Puakō Petroglyph Archaeological District And The Malama Trail

Make Petroglyph Rubbings

I love learning about history while we’re adventuring and over the years, the kids have developed the same love, looking forward to the glimpses we get of the past. When researching things to do on the Island of Hawaii, I discovered that we could visit historical sites, tour historical state parks, and even see ancient petroglyphs.

There are three ancient petroglyph fields on the Island of Hawaii:

The Waikoloa Petroglyph Preserve and the Puakō Petroglyph Archaeological District are both inland off the Kohala Coast and very close to each other, so we decided to visit both on the same day, before hitting Hapuna Beach and Waialea Bay and Beach 69.

We first hiked through the lava fields at the Waikoloa Petroglyph Preserve then headed over to the Holoholokai Beach Park and the Puakō Petroglyph Archaeological District with more than 3,000 ancient lava rock carvings.

Hiking The Malama Trail

We followed the 1.4 mile out-and-back (lollipop) Malama Trail through the Puakō Petroglyph Archaeological District to a fenced petroglyph viewing area.

At the start of the Malama Trail, there are a collection of petroglyphs carved into rocks arranged in a semi-circle. Don’t be fooled! This is not the destination! These are fake replica petroglyphs that you can touch and do rubbings of.

To see the real ancient Hawaiian Puakō petroghyphs, you need to follow the trail.

The Malama Trail starts off as a well-maintained gravel path through a gnarly Kiawe forest. but soon turns into a dirt path that winds through a field of lava in almost full sun. It was very hot and even though the hike is short, we seriously regretted not bringing along water.

To the right of the trail, we passed a small cave surrounded by petroglyphs that you can crawl into it if you want. We were too hot and just admired the carvings. While we did find petroglyph carvings throughout the length of the trail, the main viewing area is at the end of the trail. It is a fenced area with about 1,500 petroglyphs that you can walk all the way around.

If you’re going to do the Malama Trail to Puakō Petroglyph Archaeological District hike, plan for it to take about 30-40 minutes and remember to stay on the trail. Please don’t walk on or over, or make rubbings of any of the ancient petroglyphs. The fence is there for a reason. The carvings have a spiritual and cultural significance in Hawaiian culture, it’s disrespectful, and they could be damaged.

Also remember that it is best to view the petroglyphs when the sun is low in the sky. If the sun is too high, they will be harder to see.

The Puakō Petroglyph Archaeological District

The Puakō Petroglyphs, believed to be around 1,000 years old, are one of the largest concentrations of petroglyphs in Hawaii. They were discovered during the development of the Fairmont Orchid Hotel and preserved through the creation of the Puakō Petroglyph Archaeological District, which is listed on the National Register of Historic Places.
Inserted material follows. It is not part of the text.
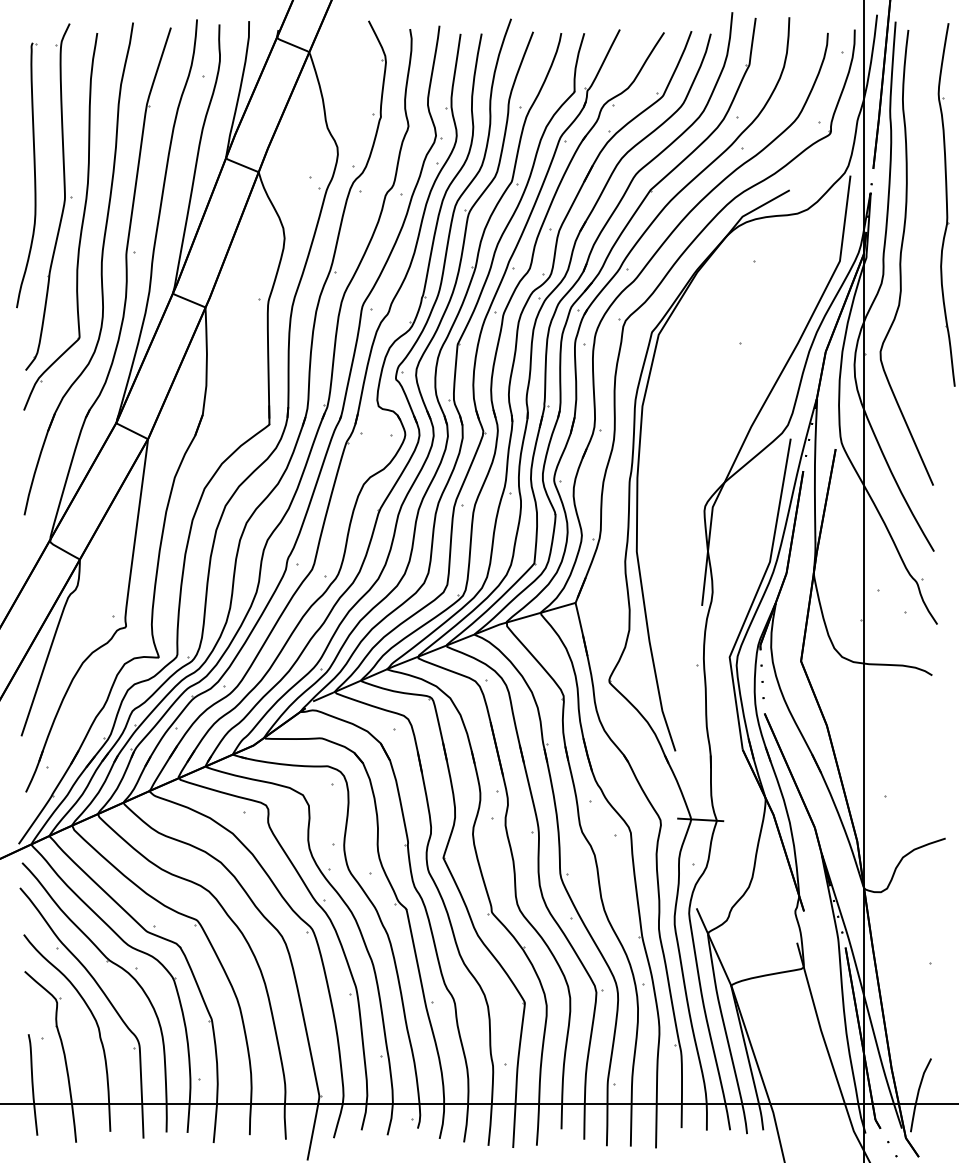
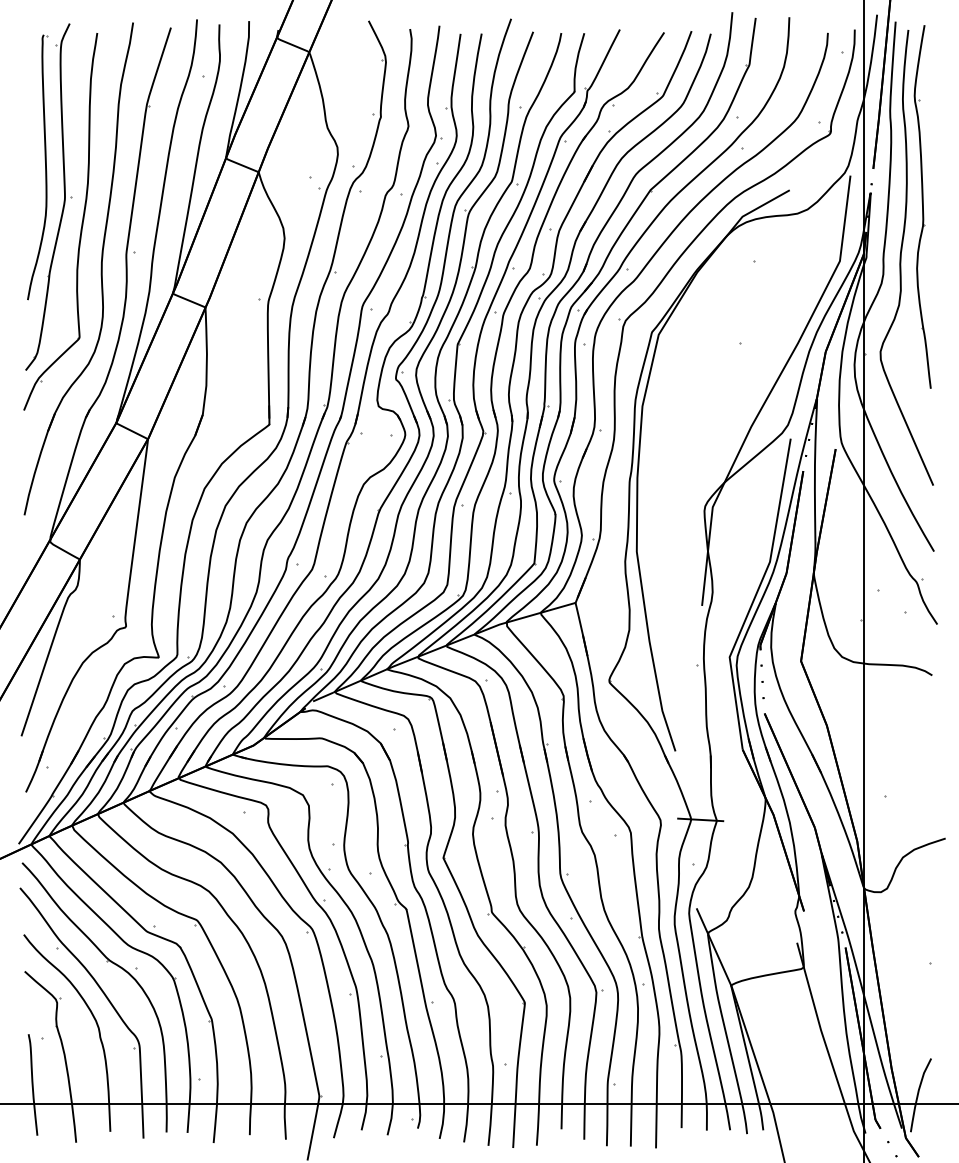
part at (34, 175) position: (34, 175) -> (45, 167)
part at (946, 204) position: (946, 204) -> (922, 206)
The 233 acre Puakō Petroglyph Archaeological District includes more than 3,000 designs that have been identified, including marchers, dancers, paddlers, canoes, sails, family groups, human forms, deity symbols, tools, birds, fish, turtles, dogs, and chickens. Although the true meaning of these Malama Petroglyphs are unknown, many believe the ancient carvings were records of births and significant events.

Ancient Hawaiians called their rock carvings k’i’i pohaku (images in stone). A large group of about 1,200 visible petroglyphs can be seen by hiking the Malama Trail to a fenced viewing area.

Know Before You Go

  • The Puakō Petroglyph Archaeological District and Malama Trail are located on the grounds of the Fairmont Orchid Hotel on Holoholokai Beach Park Road, Waimea, Hawaii 96743.
  • To reach the petroglyph preserve, turn off Highway 19 on Mauna Lani Drive (between mile markers 73 and 74), turn right on N Kaniku Drive (first turn on the roundabout), turn right on Holoholokai Beach Park Road, and look for the Holoholokai Beach Park and Puakō Petroglyph parking lot. There is good signage, so it should be pretty easy to find.
  • There are restrooms and showers in the parking area, as well as a shaded picnic area.
  • Don’t be fooled like most people! The obvious, near-perfect petroglyphs near the parking area are fakes/replicas and meant for those who want to make rubbings etc. The real ancient petroglyphs are down the Malama Trail.
  • The Malama Trail is a 1.4 mile out-and-back trail, traveling roughly 0.7 miles to the petroglyph viewing area and 0.7 miles back.
  • The Fairmont Orchid offers guided tours of the lava field that points out noteworthy carvings and shares fun facts about the petroglyphs.